Imaginez un monde où l’apocalypse n’apporte pas le chaos ou le désespoir, mais un bonheur pur et non filtré. C'est la prémisse audacieuse au cœur de Pluribus, une série qui ose poser des questions troublantes sur la nature de l'humanité, le libre arbitre et l'essence même du bonheur. Ici, la fin des temps n'est pas marquée par un désastre, mais par l'arrivée d'un virus extraterrestre qui apporte exactement ce que l'humanité a toujours désiré : le contentement. Chaque être humain sur Terre est sincèrement et sereinement heureux, pas seulement en faisant semblant, mais vraiment en paix, parce que le virus les a tous unis dans une conscience collective harmonieuse. Le « je » individuel se dissout, remplacé par un « nous » global. Pensez aux Borg, mais avec des manières et une gentillesse authentique.
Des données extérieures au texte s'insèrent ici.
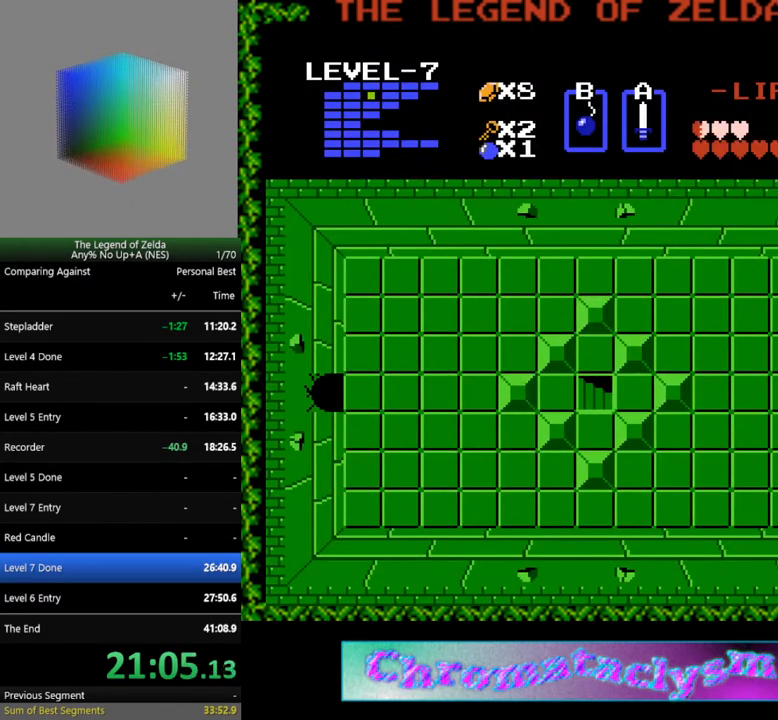
{"buttons": [], "events": [[67, "DPAD_RIGHT", "up"]]}
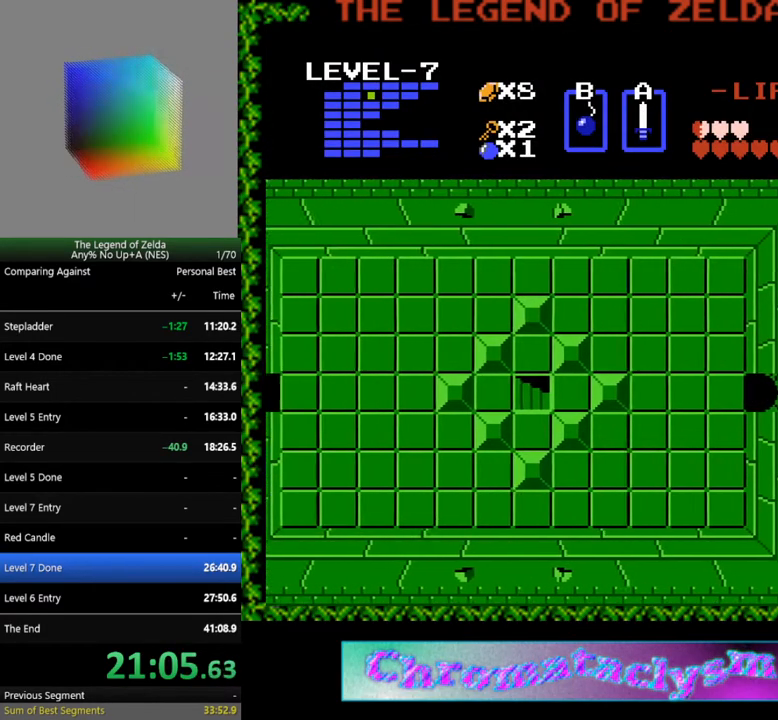
{"buttons": ["DPAD_RIGHT"], "events": [[367, "DPAD_RIGHT", "down"]]}
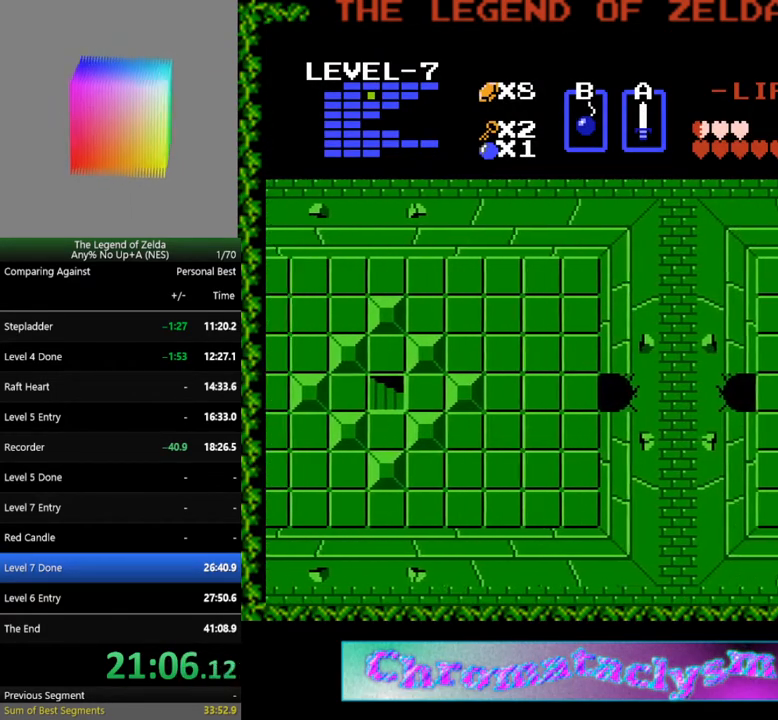
{"buttons": ["DPAD_RIGHT"], "events": []}
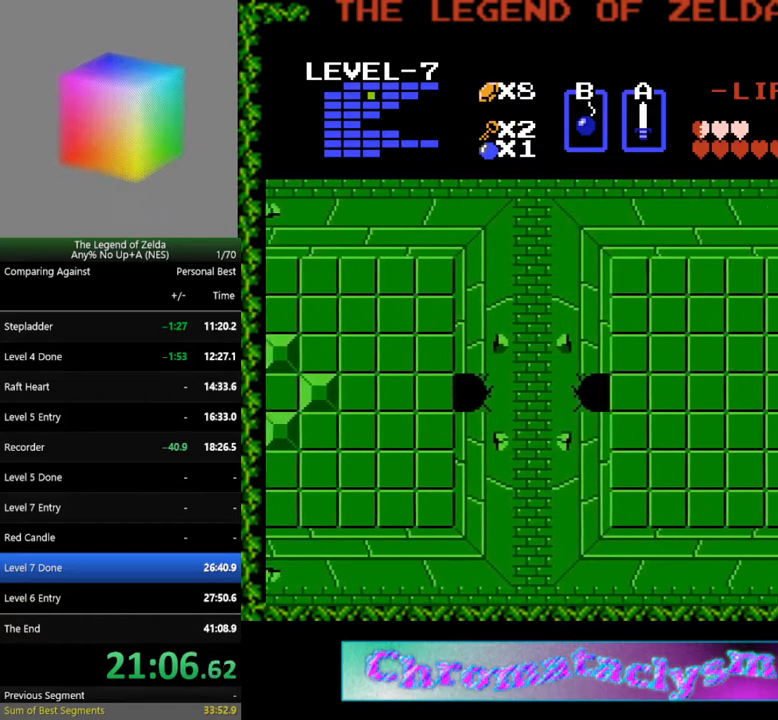
{"buttons": ["DPAD_RIGHT"], "events": []}
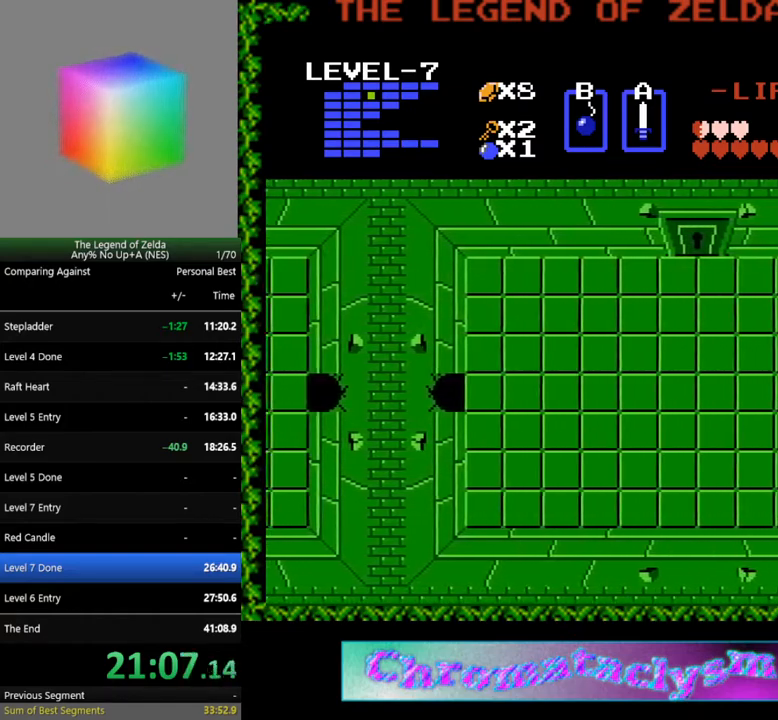
{"buttons": ["DPAD_RIGHT"], "events": []}
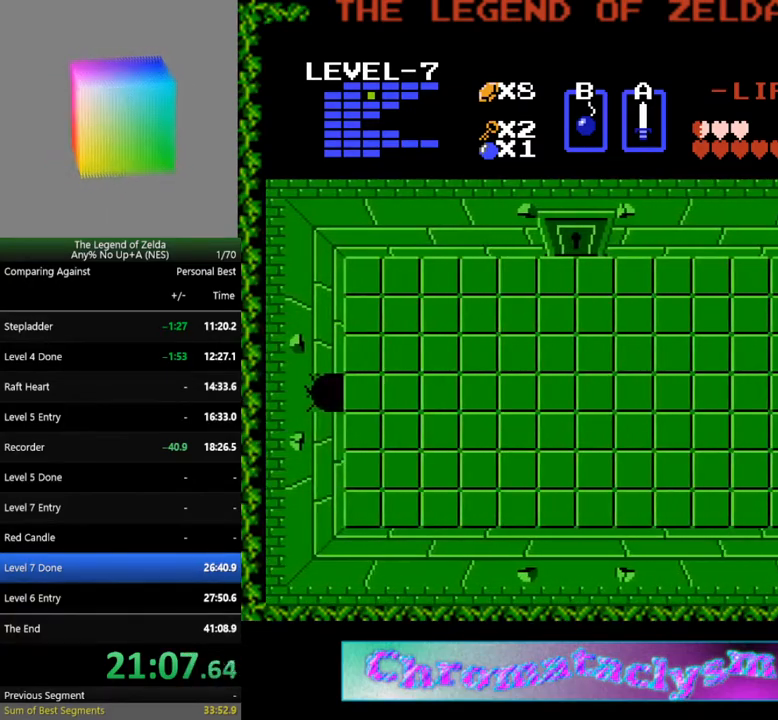
{"buttons": ["DPAD_RIGHT"], "events": []}
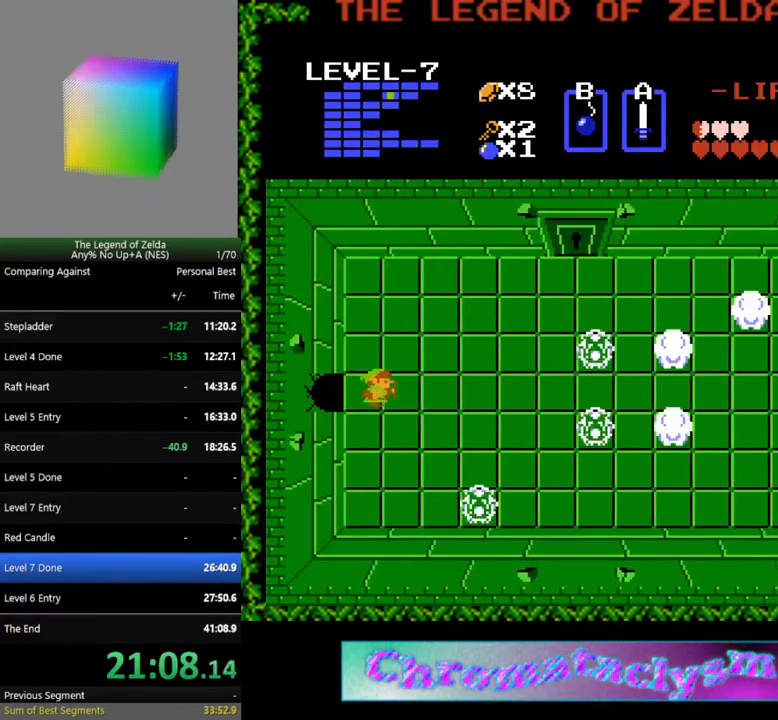
{"buttons": ["DPAD_RIGHT"], "events": []}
Carol Sturka entre dans cette utopie troublante, une écrivaine solitaire et perspicace qui se retrouve parmi la poignée de personnes immunisées contre ce bonheur viral. Le monde de Carol est bouleversé alors qu'elle devient le dernier bastion de l'individualité ; elle est laissée complètement seule, profondément perturbée par la perte de soi que les autres semblent embrasser avec tant d'empressement. Pour Carol, le bonheur qui se fait au détriment du libre arbitre et de l'unicité n'est pas du tout un bonheur. Sa lutte n'est pas seulement contre une force étrangère, mais contre une nouvelle société où tout le monde est égal, honnête et lié par l'éthique, mais aussi étrangement synchronisé et potentiellement autodestructeur.
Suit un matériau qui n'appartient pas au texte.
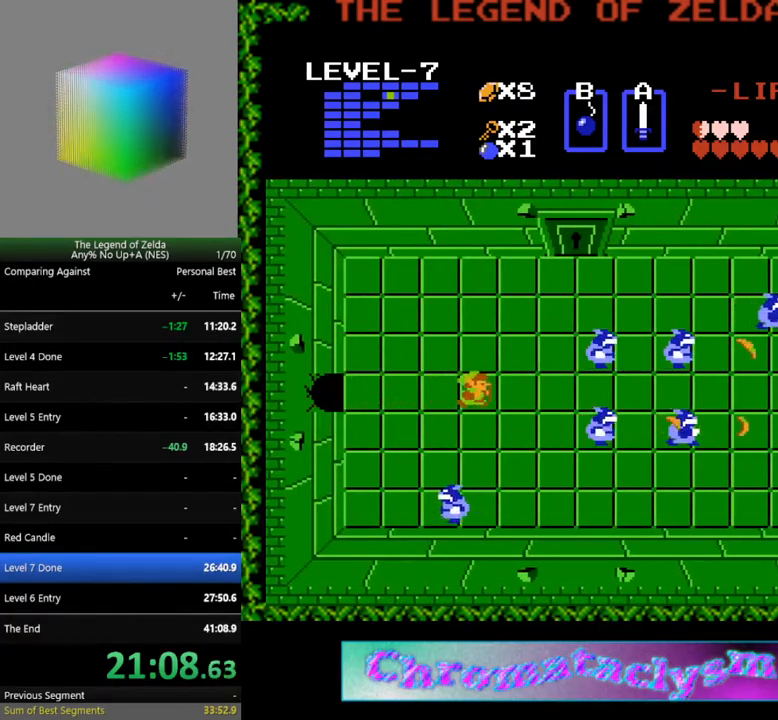
{"buttons": ["DPAD_RIGHT"], "events": [[133, "DPAD_UP", "down"], [150, "DPAD_RIGHT", "up"], [233, "DPAD_RIGHT", "down"], [250, "DPAD_UP", "up"]]}
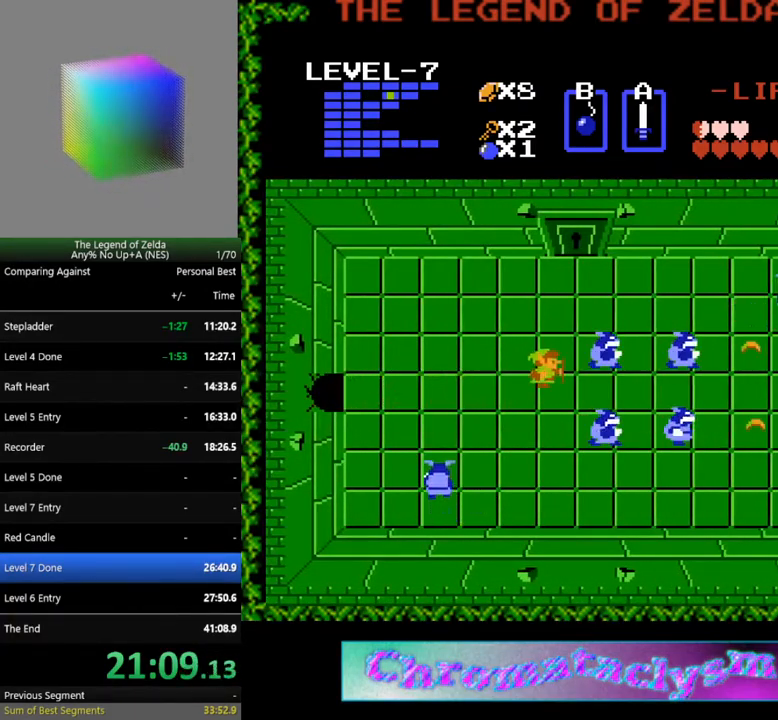
{"buttons": ["A"], "events": [[50, "A", "down"], [83, "DPAD_RIGHT", "up"], [267, "A", "up"], [500, "A", "down"]]}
Le parcours de Carol est ponctué d'humour mordant et d'isolement douloureux. Elle est l’auteure de romans fantastiques appréciés mais médiocres, adorée par ses fans mais fondamentalement incapable d’accepter son propre besoin de connexion. Son cynisme, son indépendance obstinée et son tourment émotionnel forment l'épine dorsale d'une série qui est essentiellement un one-woman show. À travers Carol, le public est obligé de se confronter à des vérités inconfortables : est-il préférable d'être heureux ensemble ou douloureusement seul ? Une personne peut-elle vraiment sauver l'humanité d'un bonheur dont elle ne veut pas être sauvée ?
Pluribus se nourrit de ces dilemmes provocateurs, les tissant à travers une écriture tranchante, des moments de calme surréaliste qui vibrent de tension, et une performance de Rhea Seehorn qui n'est rien de moins que magnétique. À mesure que le monde de Carol se rétrécit, les enjeux ne cessent de croître, sur le plan émotionnel, philosophique et existentiel. La série devient un labyrinthe d’énigmes morales, mettant les téléspectateurs au défi de remettre en question tout ce qu’ils savent sur l’identité, la communauté et ce que signifie être vraiment libre.
Ce n'est pas seulement une autre série de science-fiction ; c'est une exploration profondément réfléchie, parfois sombrement drôle, de la condition humaine. Pluribus ne se contente pas de réinventer l'apocalypse, il la retourne, redéfinissant ce que signifie être vivant, seul et authentiquement heureux.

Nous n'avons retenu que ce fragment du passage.